Ma altre donne, rivoluzionano da un momento all’altro il ruolo di figlie, donne e madri sottomesse. Questo grazie alla legge rivoluzionaria sulle donne che uscì nel 1993.
Dalle montagne del Chiapas le donne indigene lottano contro patriarcato e colonialismo. La vita di queste donne, prima delle leggi – è stata intessuta di violenza fisica e psicologica: c’è stata una forte carenza di nei confronti della salute riproduttiva, la spoliazione delle terre, delle risorse naturali che appartengono ai loro territori, come l’elettricità, l’acqua, i boschi e il petrolio. Da diversi decenni alcune delle donne indigene hanno dato vita a una lotta contro la subordinazione di genere perché subiscono molteplici oppressioni: per essere povere, donne e indigene.

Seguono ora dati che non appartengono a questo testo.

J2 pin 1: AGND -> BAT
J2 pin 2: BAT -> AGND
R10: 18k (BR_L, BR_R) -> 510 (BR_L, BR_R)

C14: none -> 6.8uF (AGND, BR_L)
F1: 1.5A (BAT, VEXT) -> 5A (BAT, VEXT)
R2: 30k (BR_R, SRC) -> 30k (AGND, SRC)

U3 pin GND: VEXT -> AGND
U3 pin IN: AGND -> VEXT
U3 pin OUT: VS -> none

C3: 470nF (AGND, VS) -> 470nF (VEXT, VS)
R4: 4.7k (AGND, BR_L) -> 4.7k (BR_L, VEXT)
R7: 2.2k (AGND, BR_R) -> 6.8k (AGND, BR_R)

La lotta delle donne va inserita all’interno di quella dell’EZLN (Ejercito Zapatista de Liberaciòn Nacional), ovvero un percorso circoscritto norme contro ogni discriminazione sessista, per l’autonomia personale, per l’emancipazione e la dignità. L’EZLN si è fatto conoscere in tutto il mondo a partire dal ’94, ove la popolazione indigena ha deciso di vivere secondo le proprie regole di democrazia diretta, si è avuta la rivoluzione delle donne, che è allo stesso tempo parte e inizio della rivoluzione stessa. E’ un movimento clandestino anticapitalista e libertario legato al territorio del Chiapas, uno dei più poveri del Messico. Fino al 2014, il portavoce dell’EZLN è stato il sub-comandante Marcos. L’EZLN nasce da una piccola organizzazione politico-militare che sceglie come sua base la montagna, nella Selva Lacandora.

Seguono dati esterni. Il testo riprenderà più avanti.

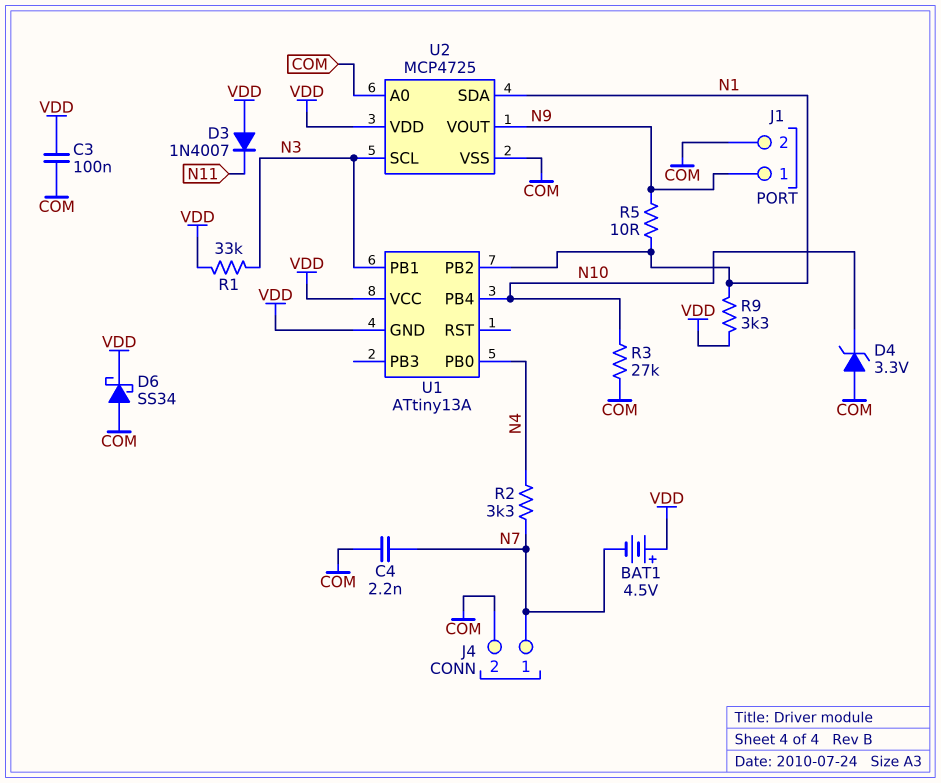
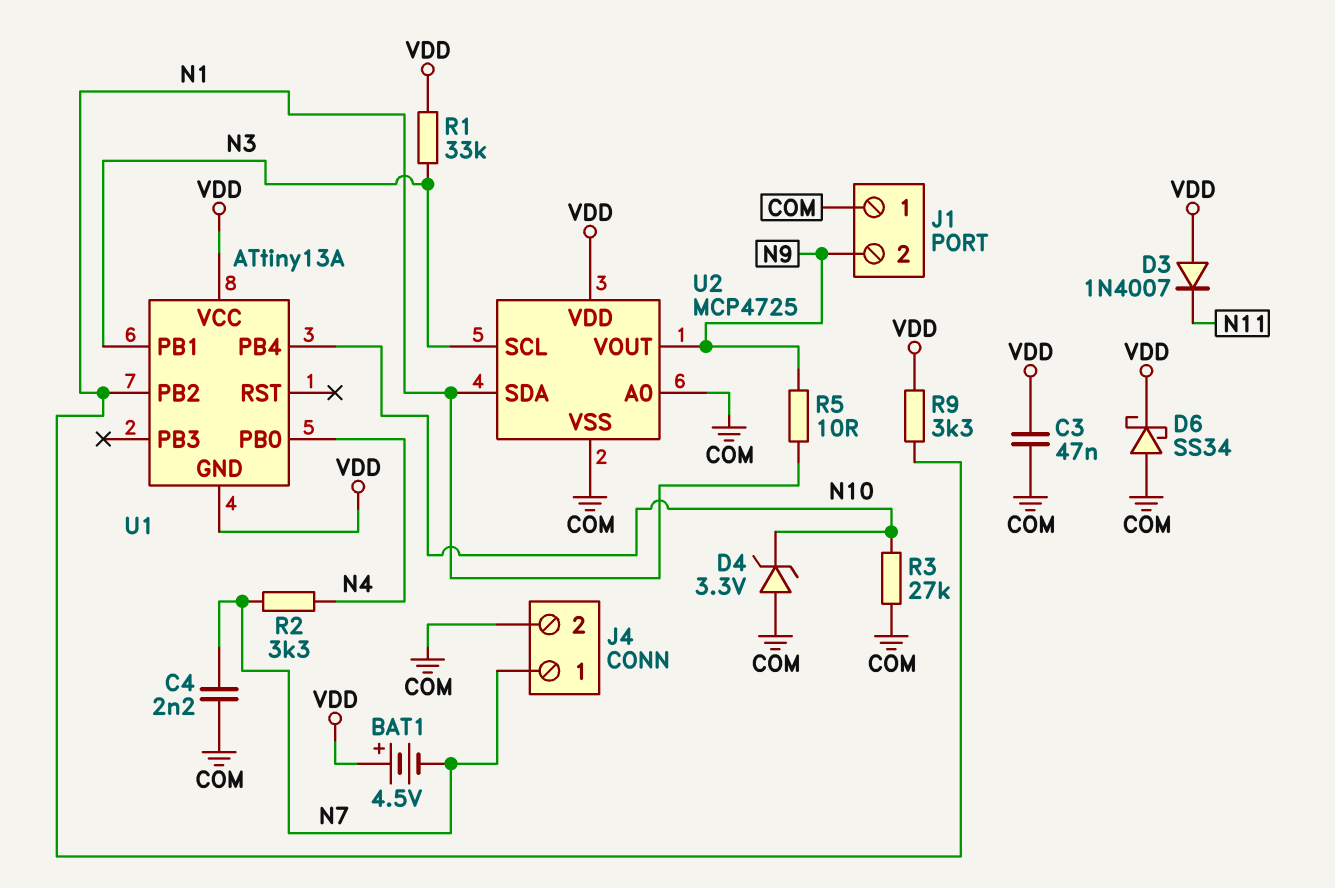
C3: 100nF (COM, VDD) -> 47nF (COM, VDD)
J1 pin 1: N9 -> COM
J1 pin 2: COM -> N9

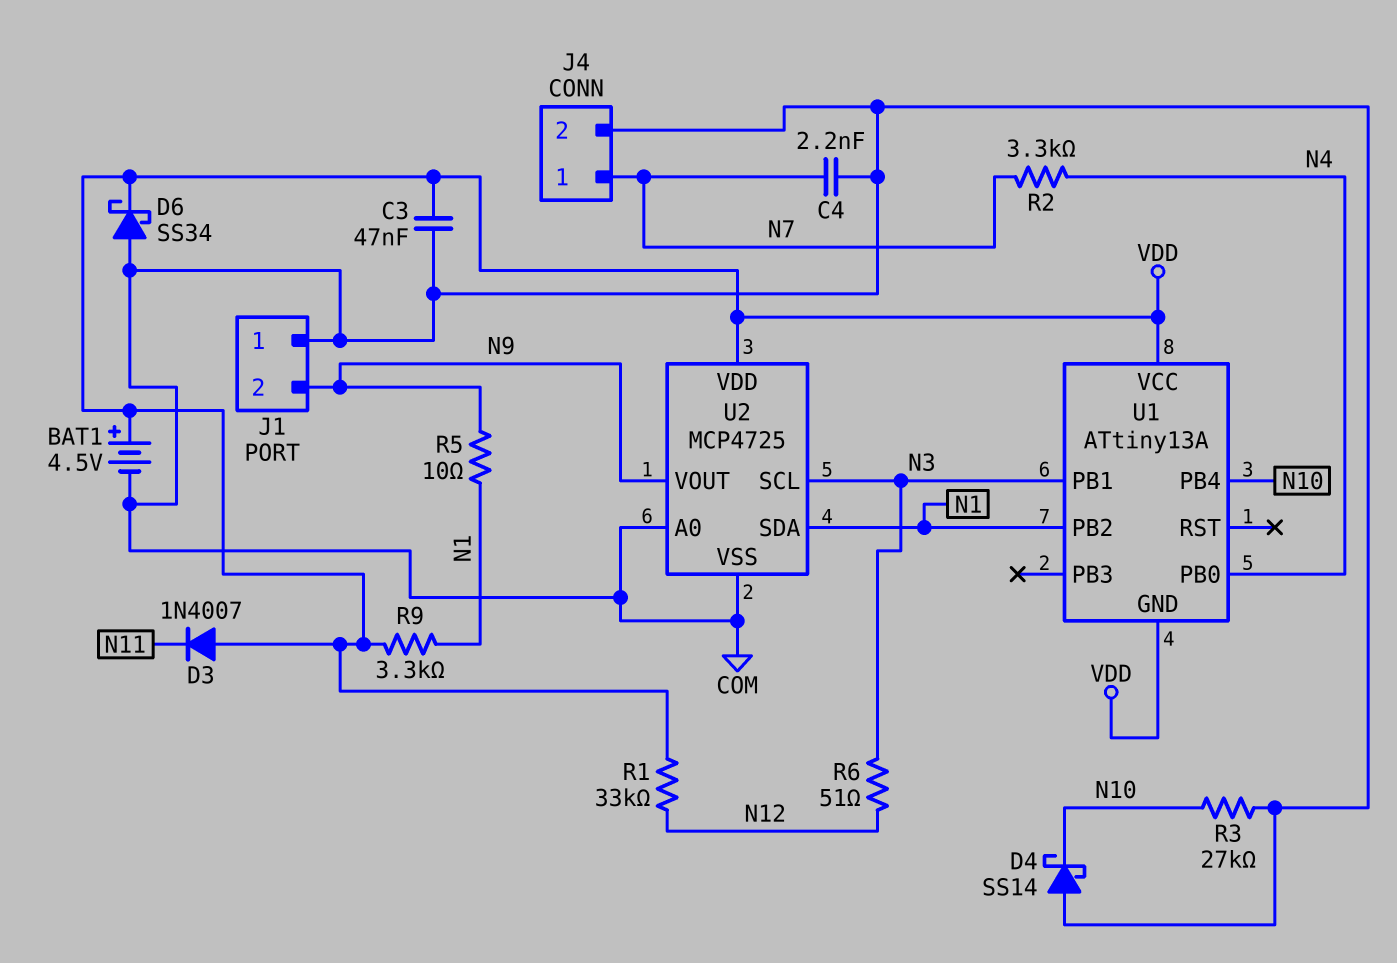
BAT1: 4.5V (plus VDD, minus N7) -> 4.5V (plus VDD, minus COM)
D4: zener 3.3V (A COM, K N10) -> schottky SS14 (A COM, K N10)
R1: 33k (N3, VDD) -> 33k (N12, VDD)
R6: none -> 51 (N3, N12)

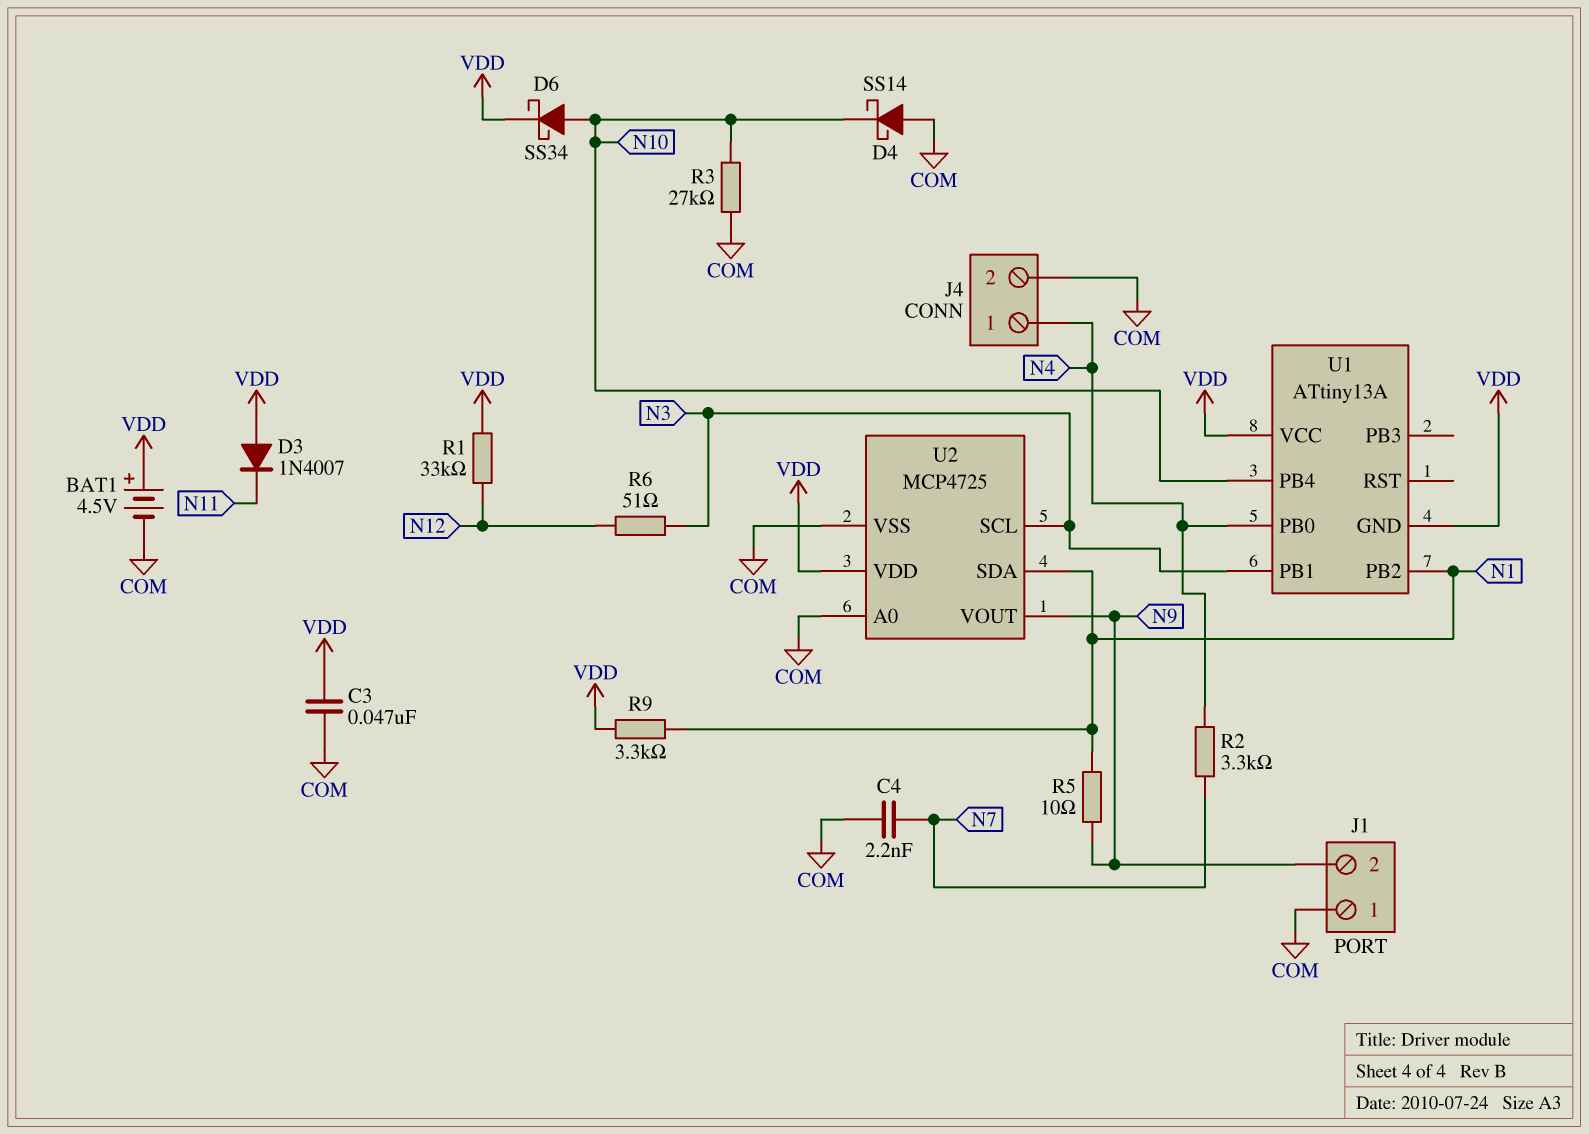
D6: schottky SS34 (A COM, K VDD) -> schottky SS34 (A N10, K VDD)
J4 pin 1: N7 -> N4

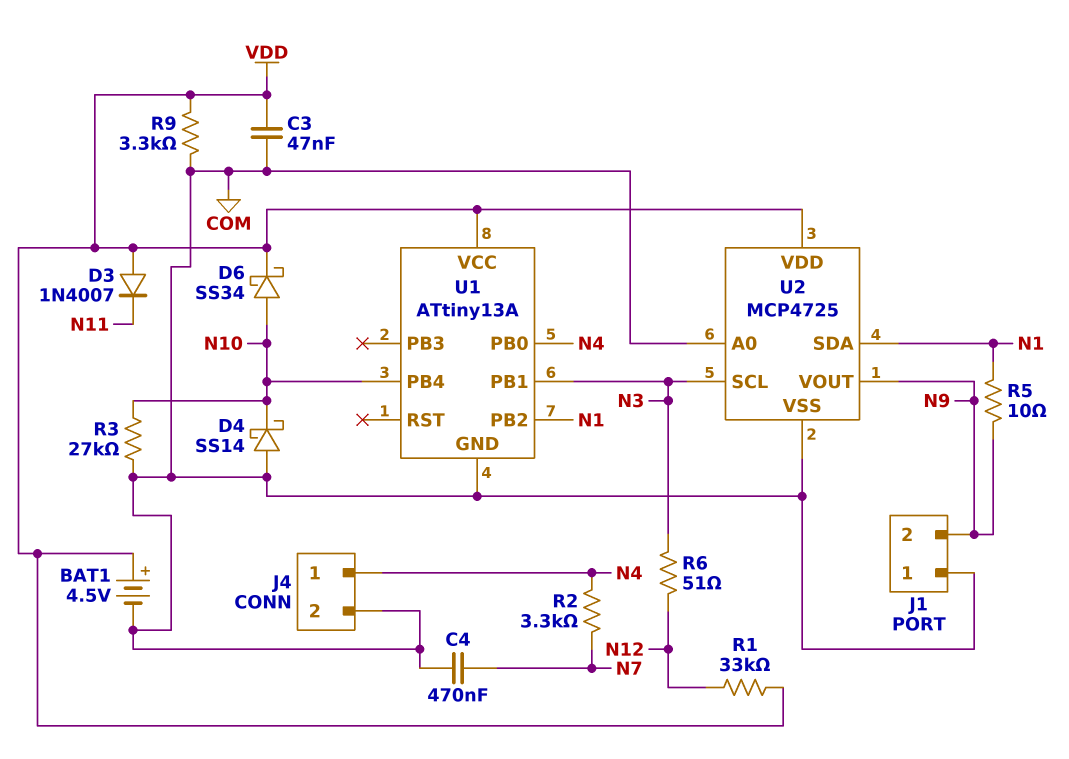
C4: 2.2nF (COM, N7) -> 470nF (COM, N7)
R9: 3.3k (N1, VDD) -> 3.3k (COM, VDD)
U1 pin GND: VDD -> COM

La comunità zapatista è formata da indios discendenti dai maya si identifica con la lotta dei popoli indigeni contro i conquistadores europei.
Una storia di popoli che sono stati conquistati con la violenza e che hanno resistito e che oggi, più di cinquecento anni dopo, continuano a resistere e sono riusciti a conservare molte delle loro tradizioni.
In generale la resistenza, come azione sociale collettiva, è opposta da gruppi indigeni in reazione ai tentativi d’invasione del territorio che abitano, un atto di difesa territoriale e culturale da parte di gruppi indigeni contro un’offensiva di forze straniere.
Ovviamente, le donne indigene del Chiapas non possono essere generalizzate, ma vanno comprese nella loro pluralità: ci sono donne molto diverse tra loro, sia per esigenze espresse che per quelle inespresse. Le donne indigene, dunque, si differenziano su tanti aspetti: quello economico, sociale, etnico, famigliare, sessuale e caratteriale.
Alcune donne indigene sono ancora imprigionate in questa oppressione, le donne zapatiste al contrario, rivoluzionano il sistema oppressivo dando voce a tutte quelle donne che vivono in una condizione di sottomissione familiare e lavorativa.